Task requirements:
Copy out exactly the lines below that run from the one holding "background: #3b82f6 ->" to the one holding "font-size: 12px ->", keeping both of those lines and no others.

Raw data:
┄┄┄┄┄┄

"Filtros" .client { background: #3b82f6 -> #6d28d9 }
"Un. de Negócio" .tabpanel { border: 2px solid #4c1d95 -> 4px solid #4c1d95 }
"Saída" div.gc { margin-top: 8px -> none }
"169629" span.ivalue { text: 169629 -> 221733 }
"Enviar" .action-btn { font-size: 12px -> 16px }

┄┄┄┄┄┄

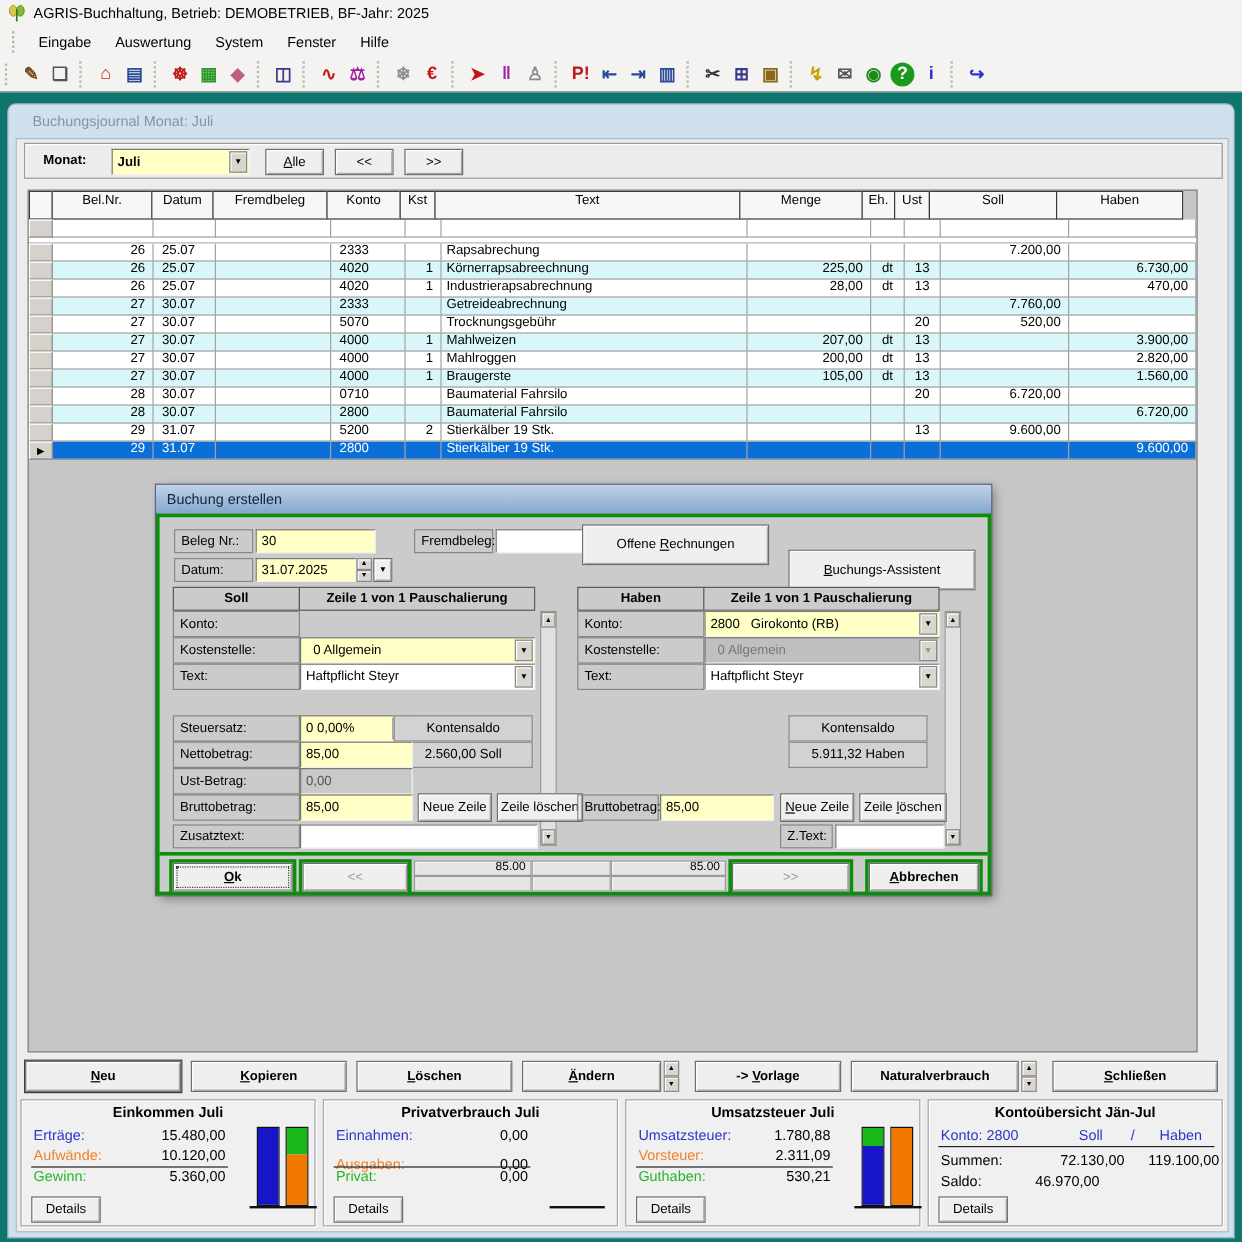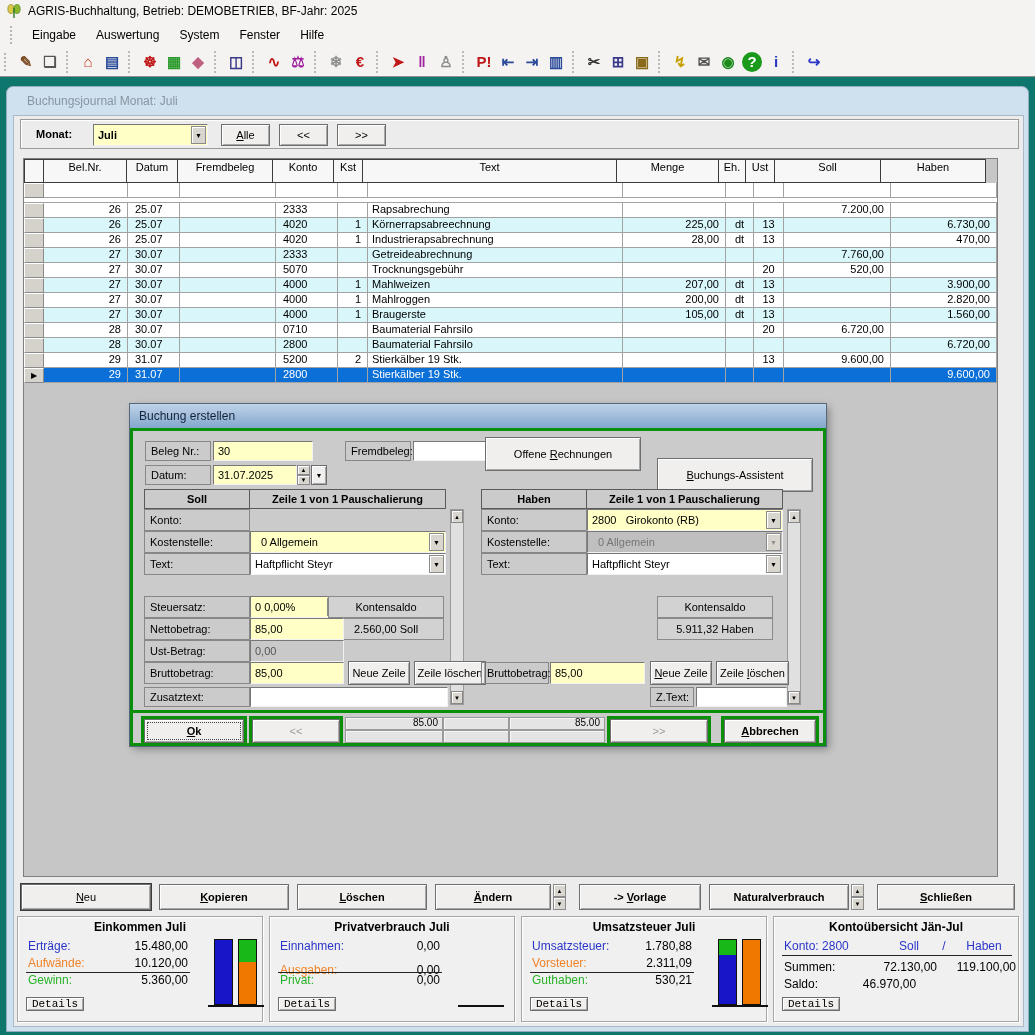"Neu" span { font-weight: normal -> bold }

┄┄┄┄┄┄

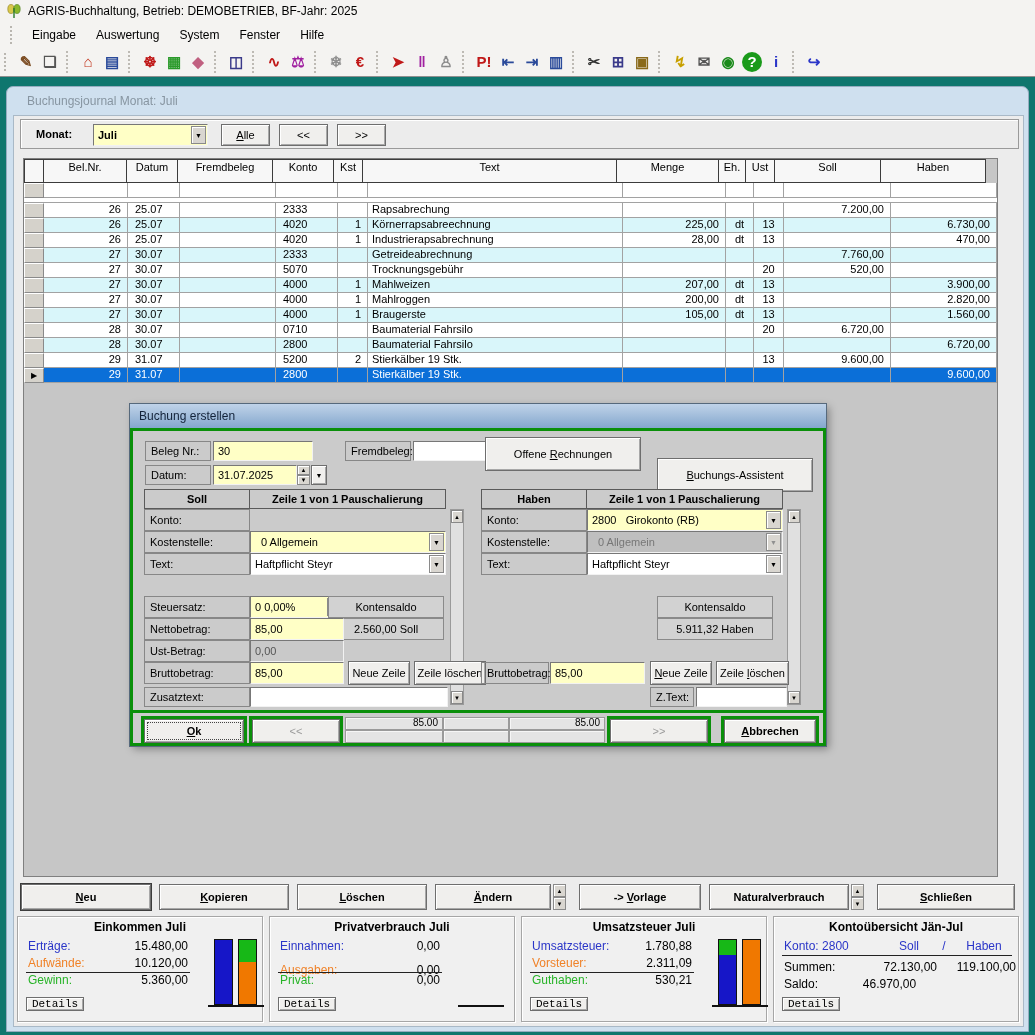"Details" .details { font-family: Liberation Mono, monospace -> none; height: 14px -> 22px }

┄┄┄┄┄┄

Solution to this exercise:
"Filtros" .client { background: #3b82f6 -> #6d28d9 }
"Un. de Negócio" .tabpanel { border: 2px solid #4c1d95 -> 4px solid #4c1d95 }
"Saída" div.gc { margin-top: 8px -> none }
"169629" span.ivalue { text: 169629 -> 221733 }
"Enviar" .action-btn { font-size: 12px -> 16px }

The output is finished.